While her team was managing the Mountain Fire in southern California last month between Idyllwild and Palm Springs, National Public Radio did a profile on her. You can listen to it or read the article at the NPR site.
Below is an excerpt from the article:
…Pincha-Tulley listens and texts other members of the team while Lane continues with his update. Being in the incident commander’s trailer is like being in a hive. There’s a near-constant buzz.
People come in and out; phones ring; radios squawk; lunches go uneaten.
In the time it takes [Operations Section Chief John] Lane to give an update, the area fire chief for Cal Fire walks in, as well as a liaison for the sheriff’s office, a member from communications and a guy from finance. Pincha-Tulley scribbles her signature on a form as a radio update comes in.

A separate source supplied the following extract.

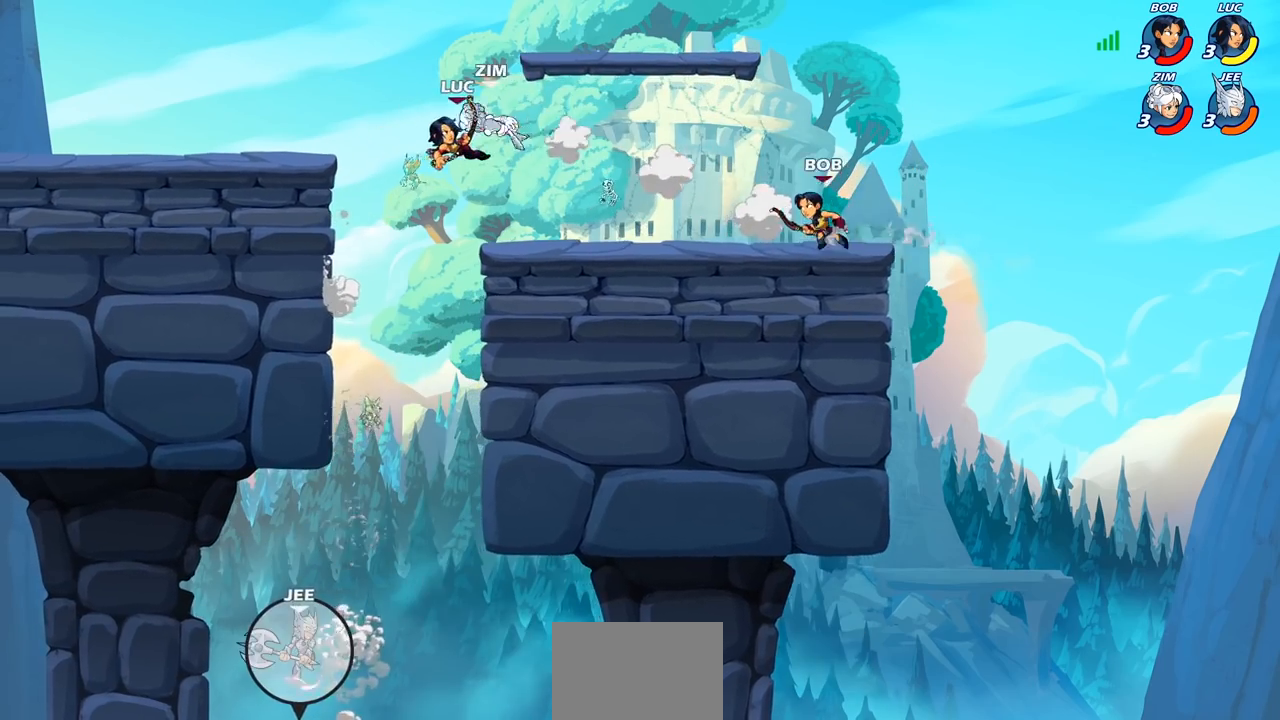
{"buttons": ["CIRCLE", "R2"], "left_stick": "center", "right_stick": "center", "events": [[17, "left_stick", "right"], [33, "left_stick", "down-left"], [283, "left_stick", "left"], [367, "R2", "down"], [400, "CIRCLE", "down"], [483, "left_stick", "center"]]}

“And secondly, the retardant line with the helicopter across that ridge there heading towards the wilderness is progressing really well,” according to the update.

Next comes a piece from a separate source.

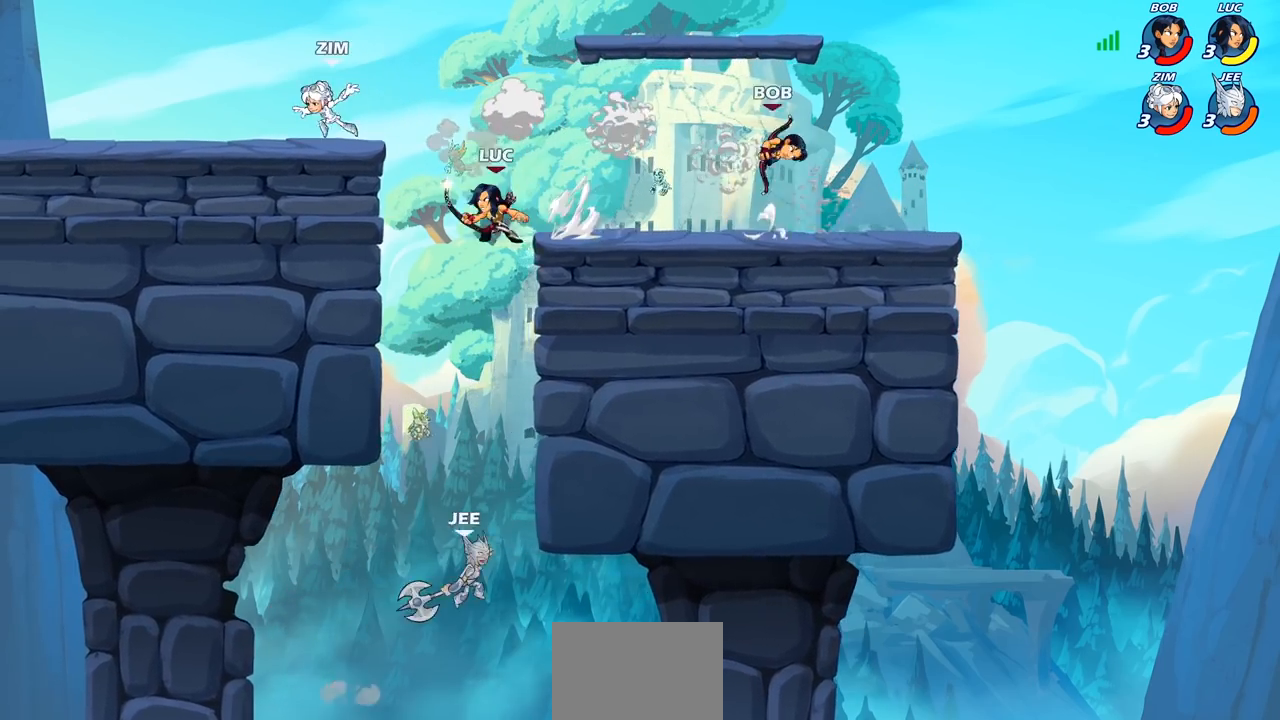
{"buttons": [], "left_stick": "center", "right_stick": "center", "events": [[17, "R2", "up"], [200, "CIRCLE", "up"]]}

Lane then explains that the fire has crossed over their containment line in one section. They’re calling in the largest air tankers, DC-10s — or VLATs for Very Large Air Tankers, as firefighters call them — to try to box in the new threat before it spreads. Pincha-Tulley asks how that’s progressing when the radio squawks again: “So far we’ve been pretty successful with that.”
“There’s your answer,” Lane tells her. “It’s being dealt with.”